Horned Larks are one of the most common species involved in nationwide birdstrikes to USAF and civil aircraft in the USA. In a 21-year review of civil birdstrkes, Dolbeer et al. (2012) reported a total of 1,400 Horned Lark birdstirkes for a total economic loss of US$ 576,121 (p. 50). The USAF recorded 2,474 Horned Lark birdstrikes during 1995–2012 with damage reported at US$ 2,064,370 and ranked this species number 27 out of the top 50 by cost

The US Fish & Wildlife Service is proposing to designate 12,159 acres of critical habitat in Washington and Oregon as protected. In Washington, the proposed critical habitat airfield units include three training areas and two military airfields (at Joint Base Lewis-McChord in Pierce County) and two civilian airports (Olympia Airport in Thurston County and Sanderson Field in Mason County). In Oregon, the proposed critical habitat units includes 5 civilian airports: Portland International Airport, and regional airports in McMinnville, Salem, Eugene and Corvallis ( Special rule 4(d) is also proposed to exempt the “take” or harm of this species if it is associated with civilian airport maintenance and operation, and agriculture management.

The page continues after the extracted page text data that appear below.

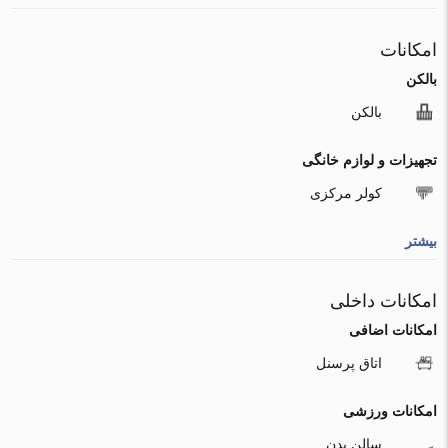
امکانات
بالکن
بالکن
تجهیزات و لوازم خانگی
کولر مرکزی
بیشتر
امکانات داخلی
امکانات اضافی
اتاق پرسنل
امکانات ورزشی
سالن بدن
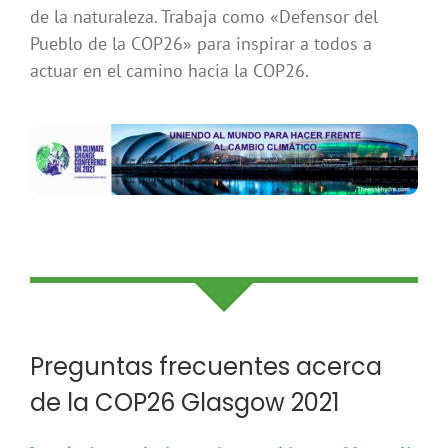
de la naturaleza. Trabaja como «Defensor del
Pueblo de la COP26» para inspirar a todos a
actuar en el camino hacia la COP26.
Preguntas frecuentes acerca
de la COP26 Glasgow 2021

The prior genetic work conducted on this subspecies (Drovetski et al. 2005) allowed us to confidently identify the remains from the Streaked Horned Lark birdstrike in this case. More research is needed across a broader range for the Horned Larks to help determine the specific areas of mortality from aircraft, and to help define where the most significant problems occur.